● **YOUR ASSIGNMENT**
Extract all of the entries and set them down verbatim.

Stored items from a collection
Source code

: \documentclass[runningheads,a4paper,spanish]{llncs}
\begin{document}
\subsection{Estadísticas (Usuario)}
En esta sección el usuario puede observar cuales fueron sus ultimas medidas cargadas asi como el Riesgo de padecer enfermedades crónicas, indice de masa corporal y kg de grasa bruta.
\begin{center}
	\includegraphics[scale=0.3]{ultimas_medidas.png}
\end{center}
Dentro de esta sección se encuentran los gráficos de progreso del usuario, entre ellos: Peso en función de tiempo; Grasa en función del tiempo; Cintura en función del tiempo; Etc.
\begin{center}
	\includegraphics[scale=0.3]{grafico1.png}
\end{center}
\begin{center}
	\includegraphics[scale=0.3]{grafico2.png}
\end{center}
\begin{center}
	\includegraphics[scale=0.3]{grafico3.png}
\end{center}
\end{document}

● **TASK RESPONSE**
Source code

: \documentclass[runningheads,a4paper,spanish]{llncs}
\begin{document}
\subsection{Estadísticas (Usuario)}
En esta sección el usuario puede observar cuales fueron sus ultimas medidas cargadas asi como el Riesgo de padecer enfermedades crónicas, indice de masa corporal y kg de grasa bruta.
\begin{center}
	\includegraphics[scale=0.3]{ultimas_medidas.png}
\end{center}
Dentro de esta sección se encuentran los gráficos de progreso del usuario, entre ellos: Peso en función de tiempo; Grasa en función del tiempo; Cintura en función del tiempo; Etc.
\begin{center}
	\includegraphics[scale=0.3]{grafico1.png}
\end{center}
\begin{center}
	\includegraphics[scale=0.3]{grafico2.png}
\end{center}
\begin{center}
	\includegraphics[scale=0.3]{grafico3.png}
\end{center}
\end{document}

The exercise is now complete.